Rusty Dewees. Saturday. Rusty’s riotous alter ego, The Logger, is a raw, energetic backwoodsman that is a combination of all that’s wonderful and wacky about the northern New England spirit.  His One Man Comedy Show “The Logger” has played to sold out houses throughout New England for 15 years.  Rusty self-publishes and distributes his logger products.  Scrawlins is a collection of 94 short stories, that is a best seller in Vermont and Scrawlins Too a collection of 85 short stories.  Prepare to laugh your head off!

Ed Koren. Saturday.   Ed is one of America’s most loved cartoonists. Well known for his very hairy, very lovable characters, he got his artistic break in May 1962 when The New Yorker accepted one of his cartoons. It featured a sloppy-looking writer, cigarette dangling from his lips, sitting before a typewriter. Printed on his sweatshirt is one word: ‘’Shakespeare.’’ The magazine has published nearly 1000 of his cartoons and illustrations.  Ed received the Vermont Governor’s Award for Excellence in the Arts. He has been a member of the Brookfield, VT, Volunteer Fire Department for 22 years.

Marie HoweSaturday.  Stanley Kunitz has described Howe’s poetry as “luminous, intense, and eloquent, rooted in an abundant inner life. Her long, deep-breathing lines address the mysteries of flesh and spirit, in terms accessible only to a woman who is very much of our time and yet still in touch with the sacred.”  Margaret Atwood wrote,” Marie Howe’s poetry doesn’t fool around…these poems are intensely felt, sparely expressed, and difficult to forget; poems of obsession that transcend their own dark roots.”

Parish Players. Saturday. The Upper Valley’s famous theater troupe, founded in 1966, brings to Bookstock one of its humorous ten minute plays, with tips on how to write ultra-short productions.

Willard Randall. Saturday.   Willard’s new book, Ethan Allen: His Life and Times, is the first biography of Ethan Allen in half a century, and the only one to render him a psychologically complicated, fully flawed hero of the American Revolution. As the man who almost single-handedly brought the state of Vermont into the Union, Allen was an enigmatic product of the American frontier, blessed with an extraordinary intellect and hot-tempered propensity for action.
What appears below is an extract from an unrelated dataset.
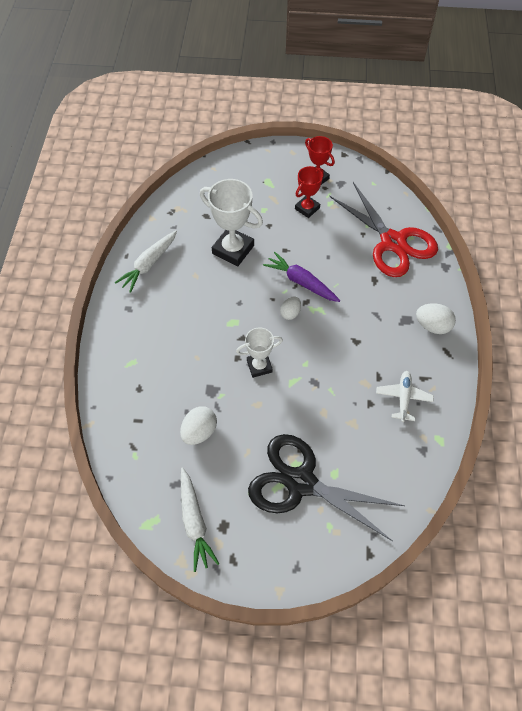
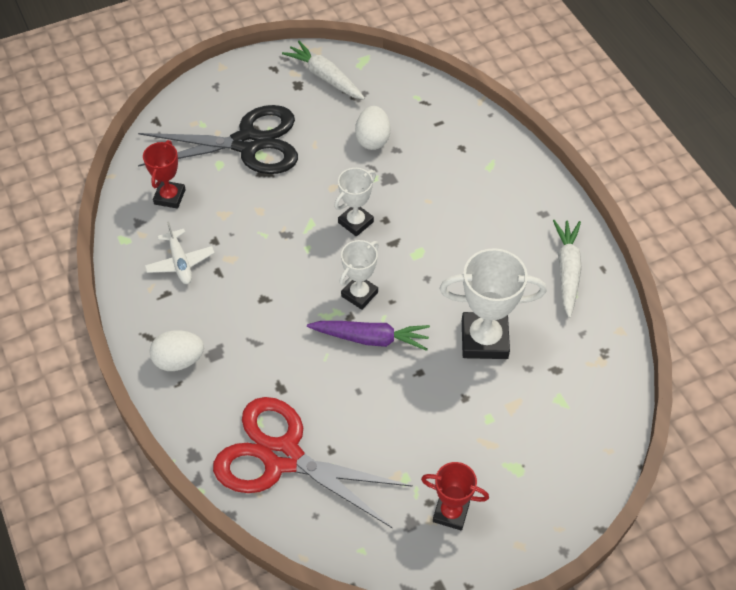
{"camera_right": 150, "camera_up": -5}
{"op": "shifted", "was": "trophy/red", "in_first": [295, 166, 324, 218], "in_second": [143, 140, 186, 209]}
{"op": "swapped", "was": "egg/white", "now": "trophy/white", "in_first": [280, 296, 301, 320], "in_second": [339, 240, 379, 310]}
This is the definitive biography of Ethan Allen. Willard is the author of twelve books, including Benedict Arnold: Patriot and Traitor and Thomas Jefferson: A Life. He is a professor of history at Champlain College and resides in Burlington, Vermont.

Gumbo LocoLive music on the Green on Saturday.  An accomplished trio play a spicy mix of traditional Cajun, French Canadian and country music featuring fiddle, guitar, and harmony vocals in French, English and Spanish.

Sidney Lea.  Saturday.  Poet Laureate of Vermont Sydney Lea has been described as “a man in the woods with his head full of books, and a man in books with his head full of woods.” His affection for story, an affection derived in no small measure from men and women elders in New England, colors his poetry, just as a relish for the musical properties of the word colors his prose. His lifelong passion for the natural world informs almost his every utterance. Lea’s most recent collection of poems is Six Sundays Toward a Seventh: Selected Spiritual Poems. His stories, poems, essays and criticism have appeared in The New Yorker, The Atlantic, The New Republic, The New York Times, Sports Illustrated and many other periodicals, as well as in more than forty anthologies. He lives in Newbury, Vermont.

Red Wing Puppet Theater. Saturday, for children. A fast-paced blend of puppetry, music, juggling and physical comedy. The show consists of several puppet shows incorporating many different puppet styles with live musical accompaniment. Each performance ends with a “close-up” demonstration of the puppets and questions and answers. Chuck Meese, the genius behind the Red Wing Puppet Theater, has performed at international festivals. It was during this time that Chuck learned the many different puppetry styles that he incorporates into his Red Wing shows today.

Exhibitor Tent. All day Saturday on the Green.  Over  25 publishers, authors, and cultural organizations exhibit their books and services. The tent is always jam packed with Festival attendees!